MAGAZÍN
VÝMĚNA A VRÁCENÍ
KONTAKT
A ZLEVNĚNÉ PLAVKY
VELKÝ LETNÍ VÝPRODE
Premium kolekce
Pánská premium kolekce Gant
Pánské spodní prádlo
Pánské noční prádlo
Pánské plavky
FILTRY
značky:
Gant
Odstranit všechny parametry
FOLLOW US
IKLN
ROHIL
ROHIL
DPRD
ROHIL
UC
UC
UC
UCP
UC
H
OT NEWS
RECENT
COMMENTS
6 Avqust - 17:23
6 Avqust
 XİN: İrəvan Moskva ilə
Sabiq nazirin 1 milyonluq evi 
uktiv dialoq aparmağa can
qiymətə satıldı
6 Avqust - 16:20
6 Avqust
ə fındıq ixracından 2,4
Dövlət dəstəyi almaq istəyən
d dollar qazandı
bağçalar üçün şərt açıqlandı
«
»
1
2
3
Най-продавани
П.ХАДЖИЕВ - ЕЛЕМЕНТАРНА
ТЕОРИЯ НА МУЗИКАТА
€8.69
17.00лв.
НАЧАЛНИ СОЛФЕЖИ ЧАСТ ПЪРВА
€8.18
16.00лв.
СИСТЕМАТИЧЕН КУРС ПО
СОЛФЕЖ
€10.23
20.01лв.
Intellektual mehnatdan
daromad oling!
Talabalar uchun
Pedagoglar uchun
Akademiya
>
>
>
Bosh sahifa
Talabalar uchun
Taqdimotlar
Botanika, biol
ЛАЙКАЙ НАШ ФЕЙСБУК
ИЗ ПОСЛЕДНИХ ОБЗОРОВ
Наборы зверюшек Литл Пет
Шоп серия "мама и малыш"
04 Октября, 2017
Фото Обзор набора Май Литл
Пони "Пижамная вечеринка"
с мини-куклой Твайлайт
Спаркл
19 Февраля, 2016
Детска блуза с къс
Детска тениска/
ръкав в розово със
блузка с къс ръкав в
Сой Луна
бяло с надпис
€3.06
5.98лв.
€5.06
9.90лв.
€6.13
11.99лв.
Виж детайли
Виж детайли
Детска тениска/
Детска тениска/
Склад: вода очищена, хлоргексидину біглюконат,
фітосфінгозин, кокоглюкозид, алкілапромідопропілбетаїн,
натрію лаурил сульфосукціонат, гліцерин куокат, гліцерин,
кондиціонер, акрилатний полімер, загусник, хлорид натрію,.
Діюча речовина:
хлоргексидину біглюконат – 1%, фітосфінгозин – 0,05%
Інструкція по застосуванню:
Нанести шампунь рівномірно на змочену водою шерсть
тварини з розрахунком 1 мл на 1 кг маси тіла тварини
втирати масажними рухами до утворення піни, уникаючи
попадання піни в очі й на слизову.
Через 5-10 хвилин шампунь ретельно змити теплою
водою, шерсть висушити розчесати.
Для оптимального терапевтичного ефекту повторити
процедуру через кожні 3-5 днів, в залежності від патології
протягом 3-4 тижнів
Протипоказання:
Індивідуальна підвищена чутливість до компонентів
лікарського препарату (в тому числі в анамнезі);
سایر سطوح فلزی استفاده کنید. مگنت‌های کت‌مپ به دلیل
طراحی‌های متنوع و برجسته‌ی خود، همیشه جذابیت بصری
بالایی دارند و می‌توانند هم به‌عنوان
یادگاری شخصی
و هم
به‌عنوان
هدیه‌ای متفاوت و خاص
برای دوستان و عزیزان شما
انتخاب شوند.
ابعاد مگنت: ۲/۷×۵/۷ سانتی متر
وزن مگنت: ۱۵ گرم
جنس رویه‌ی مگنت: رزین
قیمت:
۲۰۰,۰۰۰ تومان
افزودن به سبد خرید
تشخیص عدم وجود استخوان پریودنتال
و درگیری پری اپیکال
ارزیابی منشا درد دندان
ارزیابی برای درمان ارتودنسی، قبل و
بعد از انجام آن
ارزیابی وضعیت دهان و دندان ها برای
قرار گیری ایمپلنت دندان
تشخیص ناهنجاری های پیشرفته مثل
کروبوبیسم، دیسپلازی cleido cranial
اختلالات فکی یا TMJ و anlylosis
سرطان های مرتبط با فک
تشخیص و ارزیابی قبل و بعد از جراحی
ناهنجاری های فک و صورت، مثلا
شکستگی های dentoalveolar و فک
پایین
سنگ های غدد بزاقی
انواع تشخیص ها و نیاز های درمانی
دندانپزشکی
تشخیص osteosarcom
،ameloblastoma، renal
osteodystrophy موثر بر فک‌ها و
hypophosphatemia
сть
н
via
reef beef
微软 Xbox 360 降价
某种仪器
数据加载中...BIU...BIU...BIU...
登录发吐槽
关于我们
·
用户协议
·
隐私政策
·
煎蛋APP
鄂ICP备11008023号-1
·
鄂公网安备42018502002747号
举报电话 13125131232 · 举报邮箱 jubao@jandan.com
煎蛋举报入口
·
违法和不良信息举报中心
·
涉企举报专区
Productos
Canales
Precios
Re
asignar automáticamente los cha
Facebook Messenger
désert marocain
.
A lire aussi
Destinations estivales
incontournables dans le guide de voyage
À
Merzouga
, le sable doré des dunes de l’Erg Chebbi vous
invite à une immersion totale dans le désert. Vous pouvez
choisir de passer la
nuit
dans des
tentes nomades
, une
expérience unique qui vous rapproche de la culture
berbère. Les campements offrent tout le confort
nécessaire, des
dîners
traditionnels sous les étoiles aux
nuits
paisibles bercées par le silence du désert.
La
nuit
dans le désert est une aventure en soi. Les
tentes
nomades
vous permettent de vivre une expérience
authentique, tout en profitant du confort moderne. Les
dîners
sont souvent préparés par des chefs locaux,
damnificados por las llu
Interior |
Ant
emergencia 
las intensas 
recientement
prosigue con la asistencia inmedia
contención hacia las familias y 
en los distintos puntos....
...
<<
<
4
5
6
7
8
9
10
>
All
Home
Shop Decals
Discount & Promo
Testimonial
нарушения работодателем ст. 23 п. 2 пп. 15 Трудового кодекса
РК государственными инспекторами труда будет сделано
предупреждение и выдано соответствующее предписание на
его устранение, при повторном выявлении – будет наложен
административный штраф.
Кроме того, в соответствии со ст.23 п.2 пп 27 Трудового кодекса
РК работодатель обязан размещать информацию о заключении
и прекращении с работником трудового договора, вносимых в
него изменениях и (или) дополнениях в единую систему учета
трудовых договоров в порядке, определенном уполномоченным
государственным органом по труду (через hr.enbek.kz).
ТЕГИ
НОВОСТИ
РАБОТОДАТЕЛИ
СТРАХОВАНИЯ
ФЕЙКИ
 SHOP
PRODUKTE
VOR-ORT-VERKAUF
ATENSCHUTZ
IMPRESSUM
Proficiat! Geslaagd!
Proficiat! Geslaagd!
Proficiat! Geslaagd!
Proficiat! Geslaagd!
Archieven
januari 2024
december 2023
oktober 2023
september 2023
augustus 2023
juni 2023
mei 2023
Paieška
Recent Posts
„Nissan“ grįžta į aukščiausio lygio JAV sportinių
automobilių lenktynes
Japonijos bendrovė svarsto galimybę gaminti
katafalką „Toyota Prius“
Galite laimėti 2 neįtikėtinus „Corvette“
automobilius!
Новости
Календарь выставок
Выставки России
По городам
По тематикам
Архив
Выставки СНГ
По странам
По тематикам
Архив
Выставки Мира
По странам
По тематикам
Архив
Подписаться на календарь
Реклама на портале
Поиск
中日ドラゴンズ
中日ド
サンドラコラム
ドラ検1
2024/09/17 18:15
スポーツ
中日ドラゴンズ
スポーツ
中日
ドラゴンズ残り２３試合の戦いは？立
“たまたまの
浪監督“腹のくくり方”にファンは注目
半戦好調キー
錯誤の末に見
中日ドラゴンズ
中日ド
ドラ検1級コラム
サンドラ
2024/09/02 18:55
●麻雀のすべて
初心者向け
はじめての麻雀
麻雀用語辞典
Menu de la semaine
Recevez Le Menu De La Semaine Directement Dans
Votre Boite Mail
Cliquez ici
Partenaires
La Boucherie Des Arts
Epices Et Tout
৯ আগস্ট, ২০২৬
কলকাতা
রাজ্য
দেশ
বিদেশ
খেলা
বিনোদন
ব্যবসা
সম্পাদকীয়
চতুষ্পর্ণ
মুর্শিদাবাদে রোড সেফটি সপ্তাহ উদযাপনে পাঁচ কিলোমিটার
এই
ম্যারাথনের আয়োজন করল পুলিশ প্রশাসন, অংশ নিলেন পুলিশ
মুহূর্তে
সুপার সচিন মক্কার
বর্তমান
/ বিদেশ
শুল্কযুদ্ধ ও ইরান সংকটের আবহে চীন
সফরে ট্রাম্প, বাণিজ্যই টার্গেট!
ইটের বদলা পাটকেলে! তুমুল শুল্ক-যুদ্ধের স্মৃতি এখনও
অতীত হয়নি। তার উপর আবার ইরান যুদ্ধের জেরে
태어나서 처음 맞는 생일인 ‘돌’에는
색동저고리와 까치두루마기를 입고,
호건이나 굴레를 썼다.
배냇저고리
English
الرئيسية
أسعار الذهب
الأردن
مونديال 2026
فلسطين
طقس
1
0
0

◇ ◇ ◇ ◇

▸ Try it
Rewrite the lines from the first line through the line with "XİN: İrəvan Moskva ilə", swapping "KONTAKT" for "CONTACT" and keeping everything else the same. Return only those lines.

▸ Exercise output
MAGAZÍN
VÝMĚNA A VRÁCENÍ
CONTACT
A ZLEVNĚNÉ PLAVKY
VELKÝ LETNÍ VÝPRODE
Premium kolekce
Pánská premium kolekce Gant
Pánské spodní prádlo
Pánské noční prádlo
Pánské plavky
FILTRY
značky:
Gant
Odstranit všechny parametry
FOLLOW US
IKLN
ROHIL
ROHIL
DPRD
ROHIL
UC
UC
UC
UCP
UC
H
OT NEWS
RECENT
COMMENTS
6 Avqust - 17:23
6 Avqust
 XİN: İrəvan Moskva ilə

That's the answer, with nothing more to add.